What the task asks
Reproduce every line of the material below word for word, leaving out the pictures.
○ ○ ○ ○ ○ ○ ○
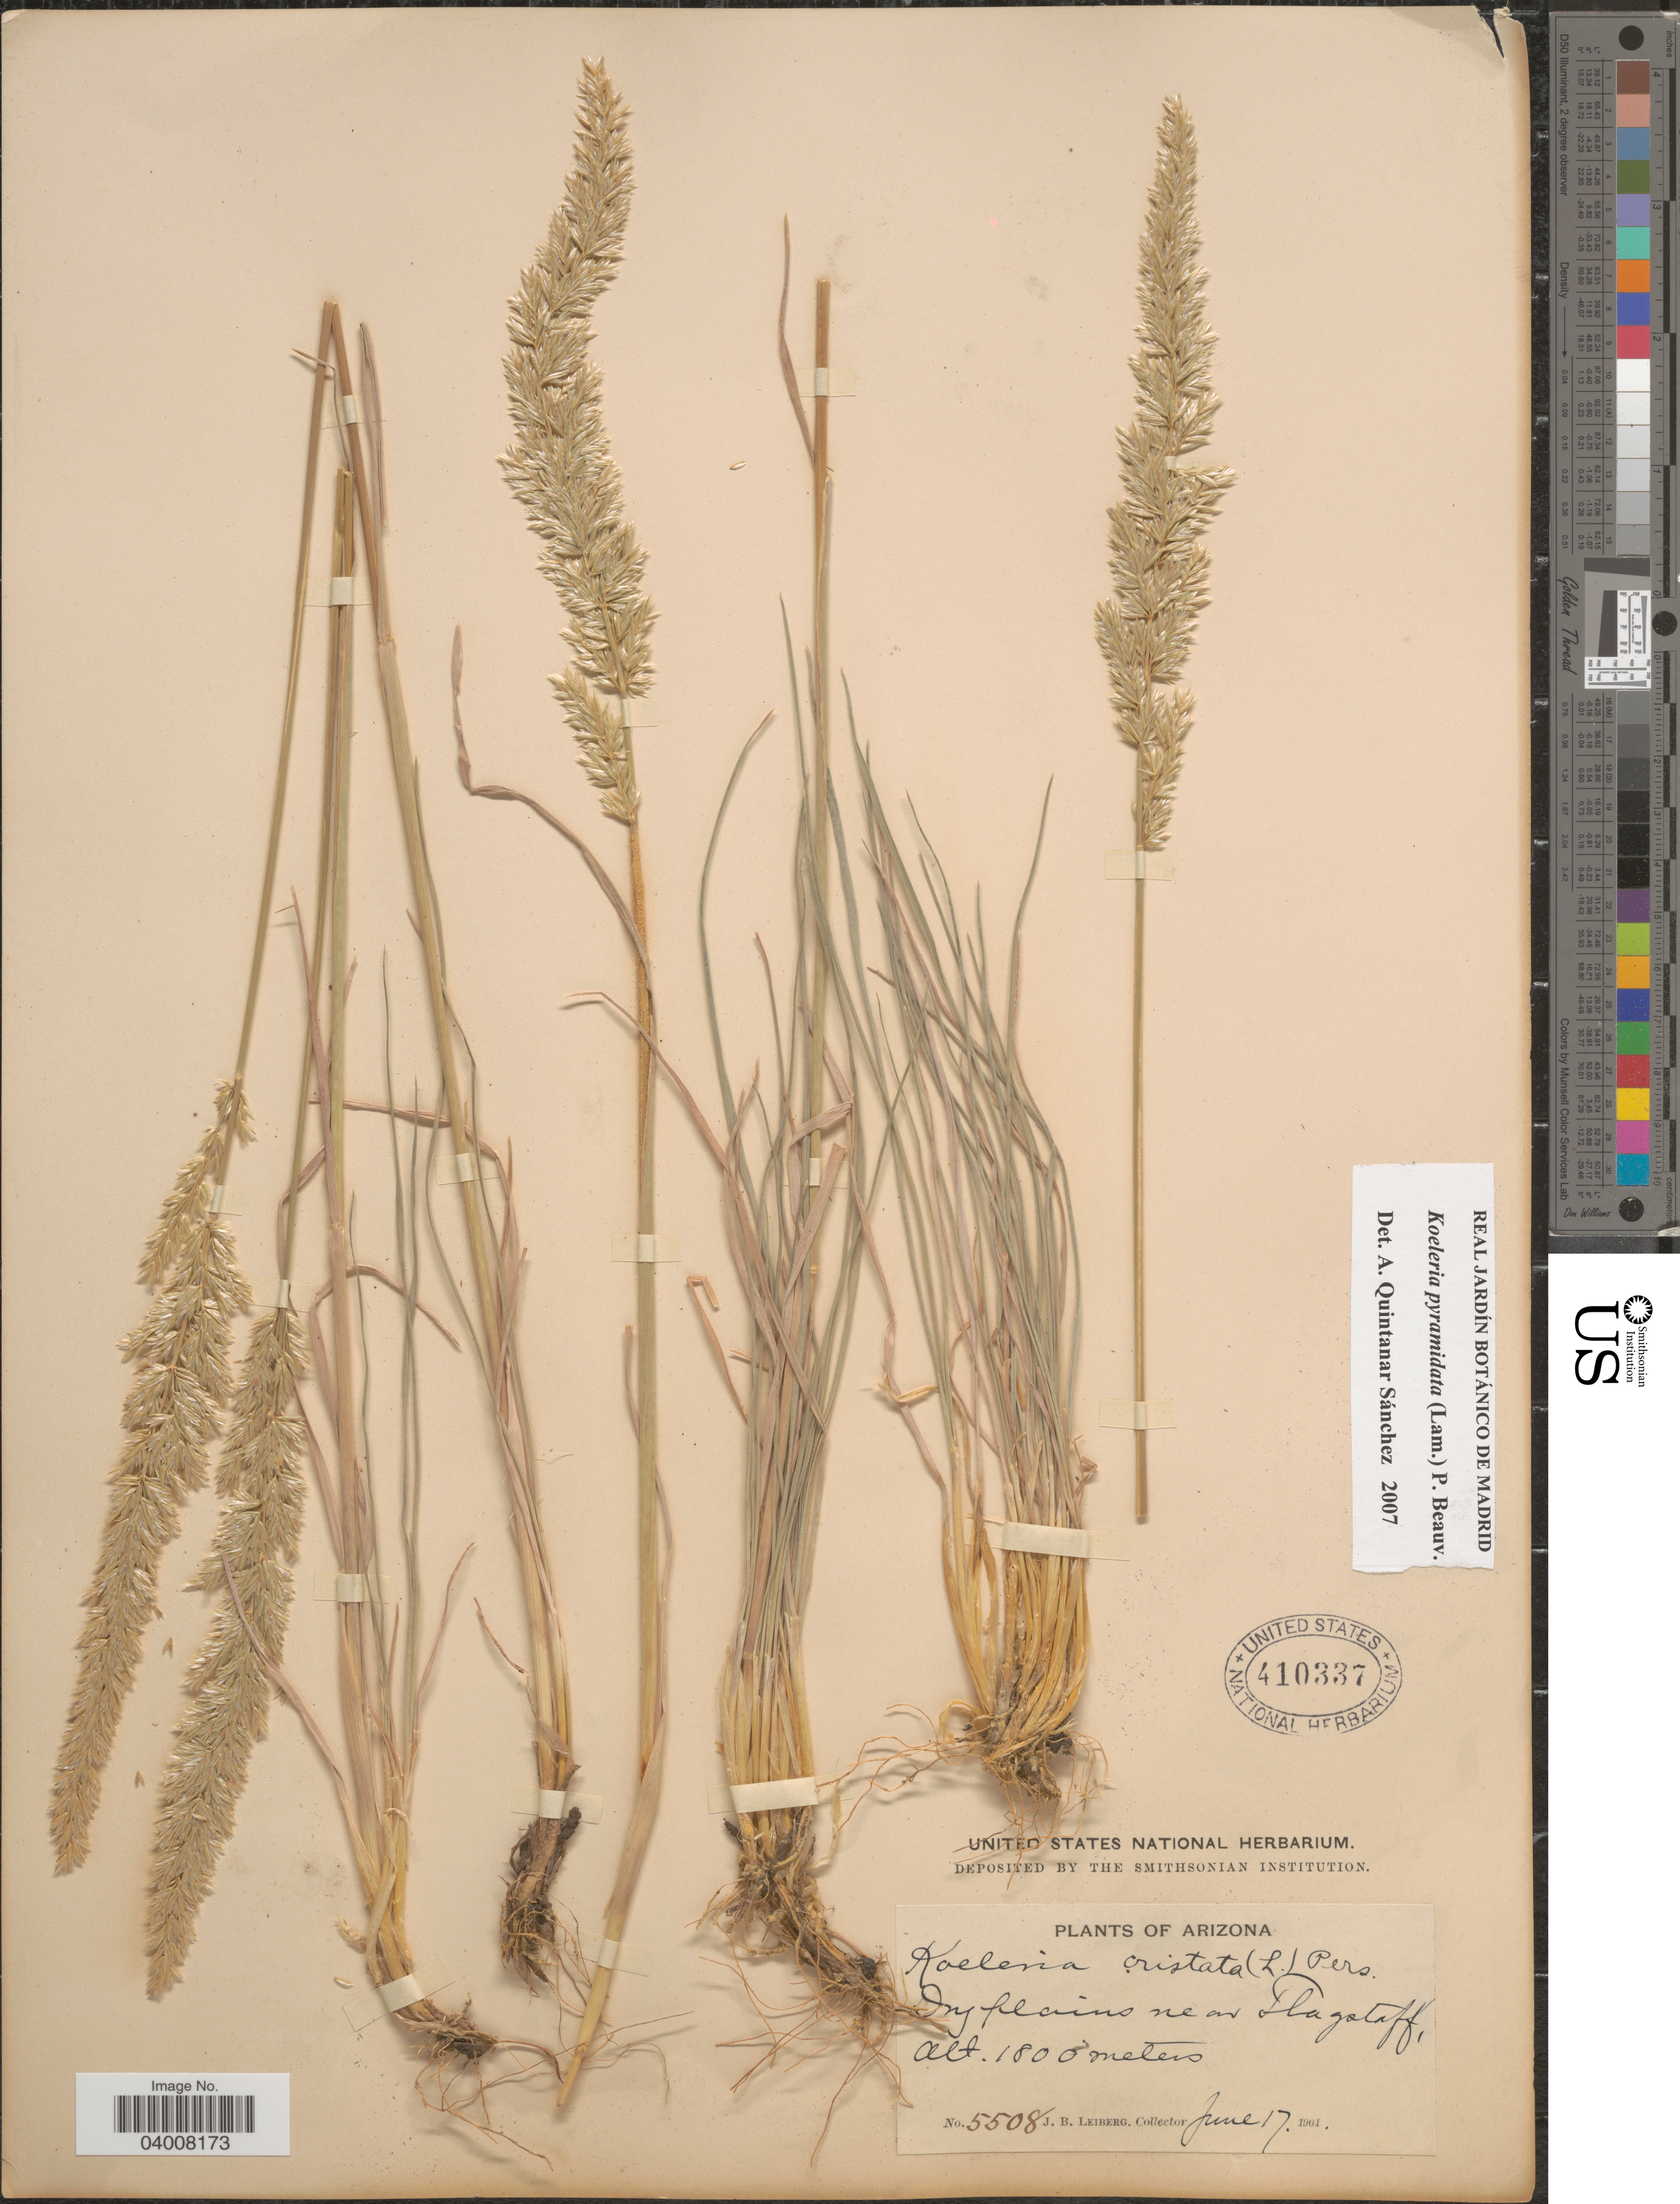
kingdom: Plantae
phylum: Tracheophyta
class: Liliopsida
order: Poales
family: Poaceae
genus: Koeleria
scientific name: Koeleria pyramidata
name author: (Lam.) P. Beauv.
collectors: J. B. Leiberg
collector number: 5508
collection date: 1901-06-17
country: United States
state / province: Arizona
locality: Near Flagstaff.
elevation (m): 1800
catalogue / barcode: US 410337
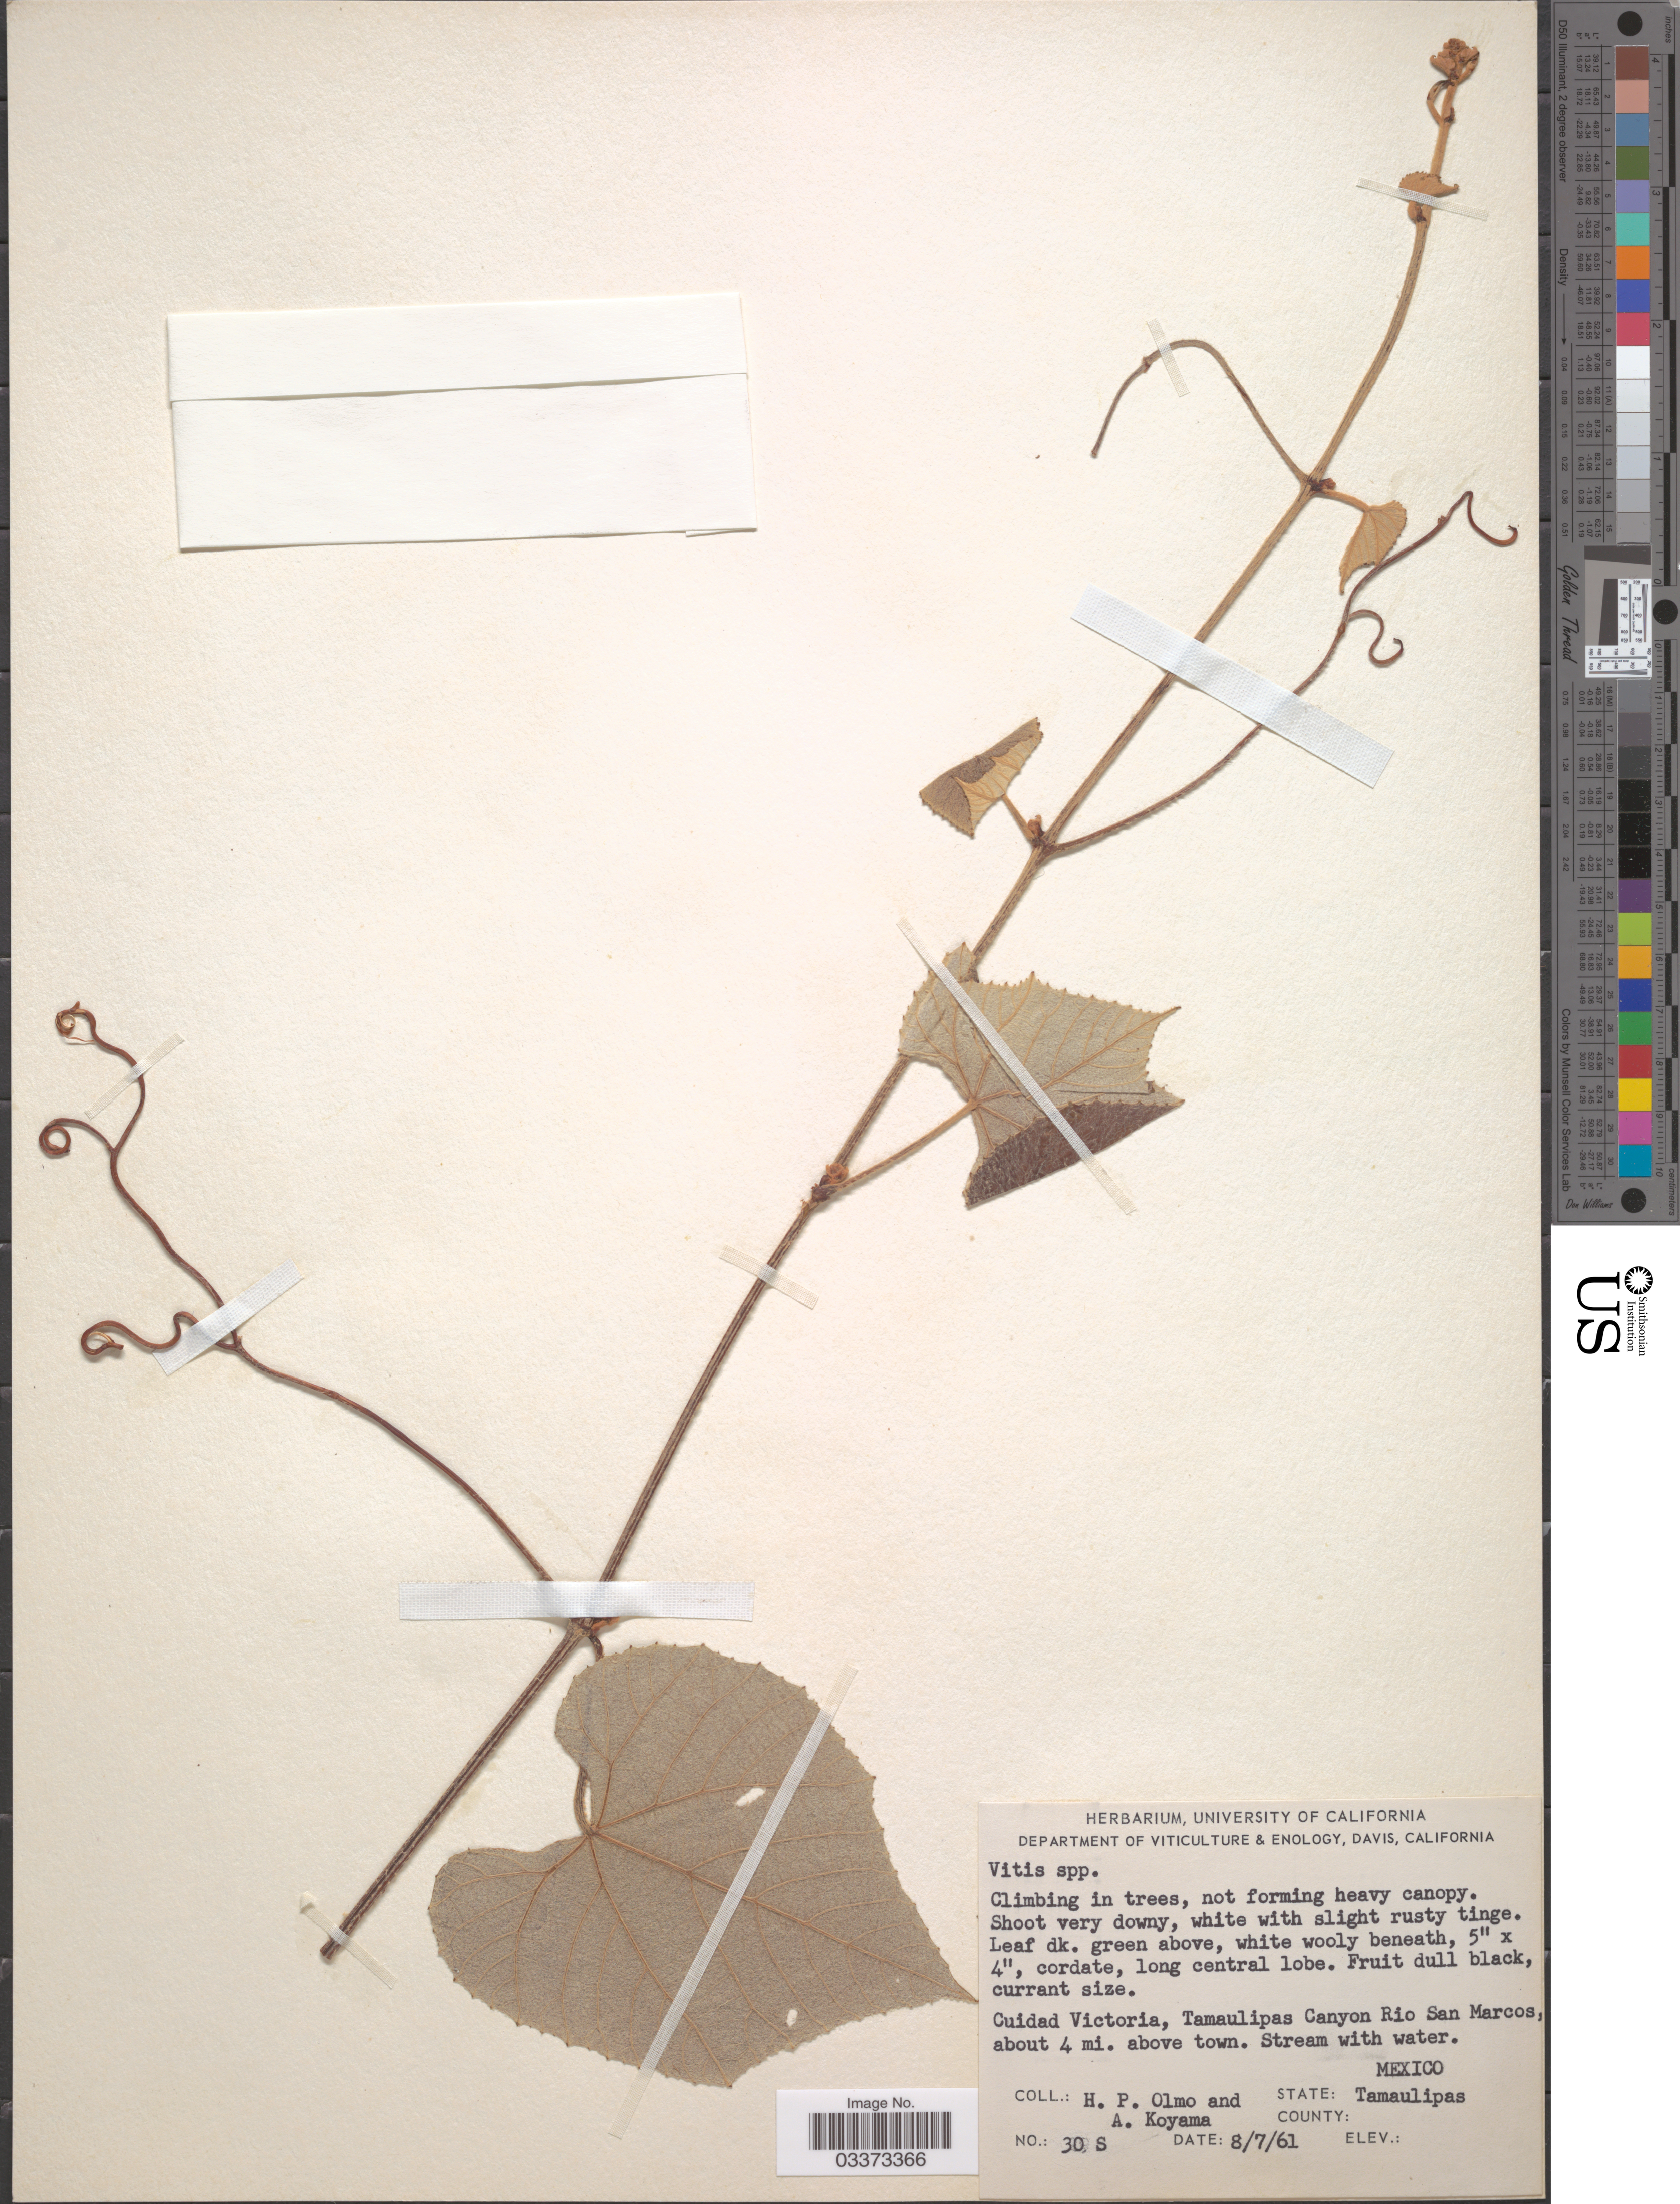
○ ○ ○ ○ ○ ○ ○
Result for this exercise
kingdom: Plantae
phylum: Tracheophyta
class: Liliopsida
order: Poales
family: Poaceae
genus: Koeleria
scientific name: Koeleria pyramidata
name author: (Lam.) P. Beauv.
collectors: J. B. Leiberg
collector number: 5508
collection date: 1901-06-17
country: United States
state / province: Arizona
locality: Near Flagstaff.
elevation (m): 1800
catalogue / barcode: US 410337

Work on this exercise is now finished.